## Work to be completed
Only a number is wanted: how many lines in these records contain the word "nose"?

## Supplied information
=== Begin Enclosure ===

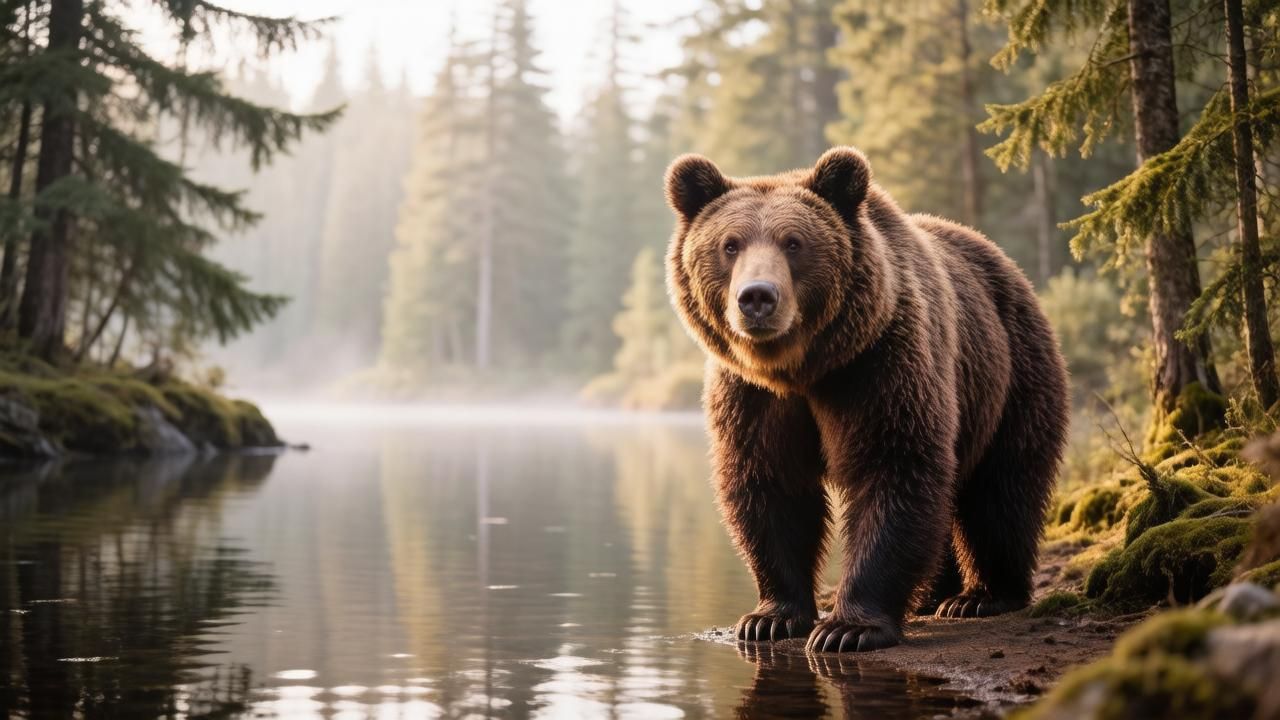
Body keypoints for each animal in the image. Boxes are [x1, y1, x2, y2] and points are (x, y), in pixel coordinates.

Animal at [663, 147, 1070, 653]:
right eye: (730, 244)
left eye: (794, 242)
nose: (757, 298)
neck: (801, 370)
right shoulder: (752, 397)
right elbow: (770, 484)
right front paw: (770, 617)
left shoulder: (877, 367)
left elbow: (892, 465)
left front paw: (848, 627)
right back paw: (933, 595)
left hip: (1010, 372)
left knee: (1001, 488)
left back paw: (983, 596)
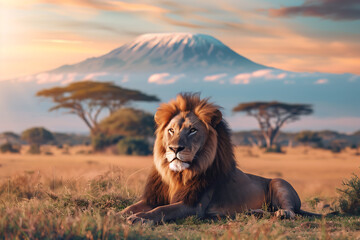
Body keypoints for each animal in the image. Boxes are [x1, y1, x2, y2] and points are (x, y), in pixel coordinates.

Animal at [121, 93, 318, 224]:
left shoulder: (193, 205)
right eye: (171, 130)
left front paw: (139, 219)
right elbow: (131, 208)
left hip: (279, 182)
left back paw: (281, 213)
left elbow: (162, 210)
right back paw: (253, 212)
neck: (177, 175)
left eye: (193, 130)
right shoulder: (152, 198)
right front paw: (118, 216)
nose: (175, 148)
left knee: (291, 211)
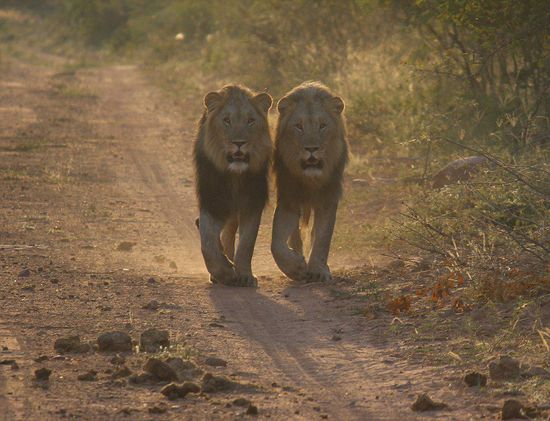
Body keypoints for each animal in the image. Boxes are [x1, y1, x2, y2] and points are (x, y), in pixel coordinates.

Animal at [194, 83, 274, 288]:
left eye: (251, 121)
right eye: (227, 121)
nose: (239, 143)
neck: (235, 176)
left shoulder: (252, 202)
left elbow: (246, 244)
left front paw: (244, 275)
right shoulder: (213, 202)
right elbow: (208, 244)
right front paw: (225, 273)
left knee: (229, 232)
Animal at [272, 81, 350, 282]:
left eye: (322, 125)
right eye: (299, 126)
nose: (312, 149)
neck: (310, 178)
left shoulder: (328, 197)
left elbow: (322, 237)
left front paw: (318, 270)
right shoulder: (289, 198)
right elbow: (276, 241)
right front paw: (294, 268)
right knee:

=== End Enclosure ===
=== Begin Enclosure ===

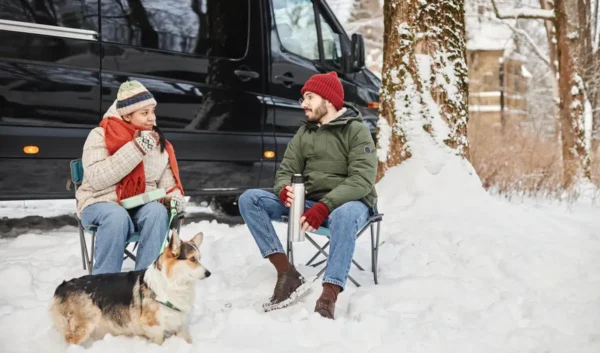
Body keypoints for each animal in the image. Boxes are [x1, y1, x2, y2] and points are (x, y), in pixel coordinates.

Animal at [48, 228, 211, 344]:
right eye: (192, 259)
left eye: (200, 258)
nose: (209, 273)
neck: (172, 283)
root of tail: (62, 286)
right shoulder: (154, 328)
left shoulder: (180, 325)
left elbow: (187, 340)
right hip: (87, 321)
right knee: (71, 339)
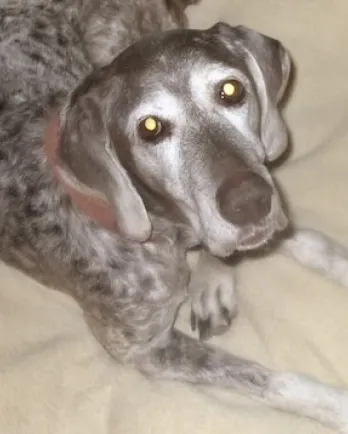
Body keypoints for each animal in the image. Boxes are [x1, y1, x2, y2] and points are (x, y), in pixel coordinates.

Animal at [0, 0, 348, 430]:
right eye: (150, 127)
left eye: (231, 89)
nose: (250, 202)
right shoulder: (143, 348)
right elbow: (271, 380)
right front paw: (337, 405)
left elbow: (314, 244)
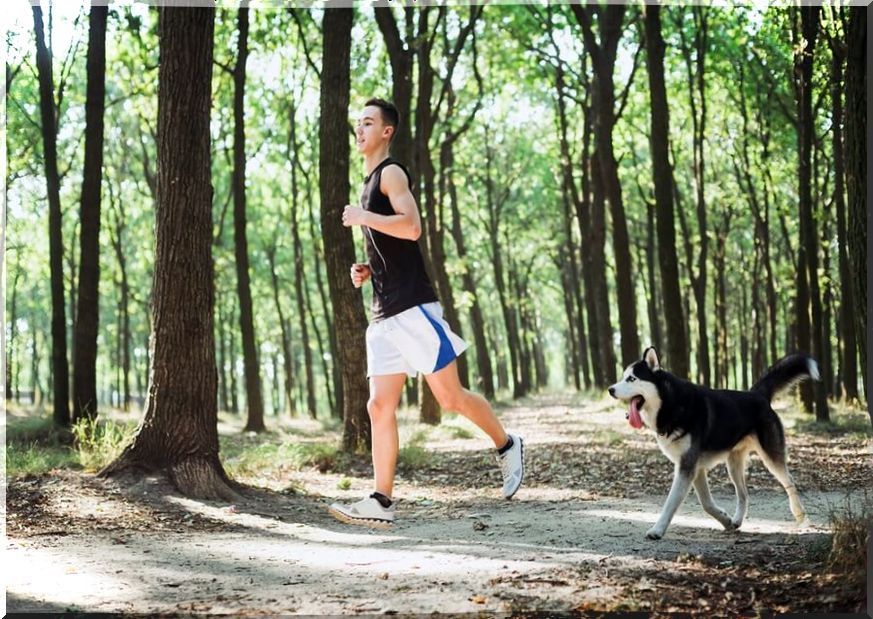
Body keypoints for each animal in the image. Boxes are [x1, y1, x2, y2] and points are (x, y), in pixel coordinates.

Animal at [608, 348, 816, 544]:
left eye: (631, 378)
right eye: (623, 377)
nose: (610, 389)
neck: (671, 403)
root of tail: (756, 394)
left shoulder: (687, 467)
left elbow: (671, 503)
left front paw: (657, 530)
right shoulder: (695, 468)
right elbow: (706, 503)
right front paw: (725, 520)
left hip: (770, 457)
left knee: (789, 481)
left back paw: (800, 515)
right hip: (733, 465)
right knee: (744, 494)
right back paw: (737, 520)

=== End Enclosure ===
=== Begin Enclosure ===

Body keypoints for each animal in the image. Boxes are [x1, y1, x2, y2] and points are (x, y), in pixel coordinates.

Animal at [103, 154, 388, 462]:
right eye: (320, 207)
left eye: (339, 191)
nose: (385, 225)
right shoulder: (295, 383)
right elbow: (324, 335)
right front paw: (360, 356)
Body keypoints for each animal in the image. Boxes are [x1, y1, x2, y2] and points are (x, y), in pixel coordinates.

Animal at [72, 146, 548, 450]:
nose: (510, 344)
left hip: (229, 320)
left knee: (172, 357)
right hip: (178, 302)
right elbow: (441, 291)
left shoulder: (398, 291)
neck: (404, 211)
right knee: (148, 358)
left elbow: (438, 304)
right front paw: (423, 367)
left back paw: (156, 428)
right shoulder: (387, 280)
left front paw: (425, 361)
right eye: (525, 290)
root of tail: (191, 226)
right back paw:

=== End Enclosure ===

## Result
9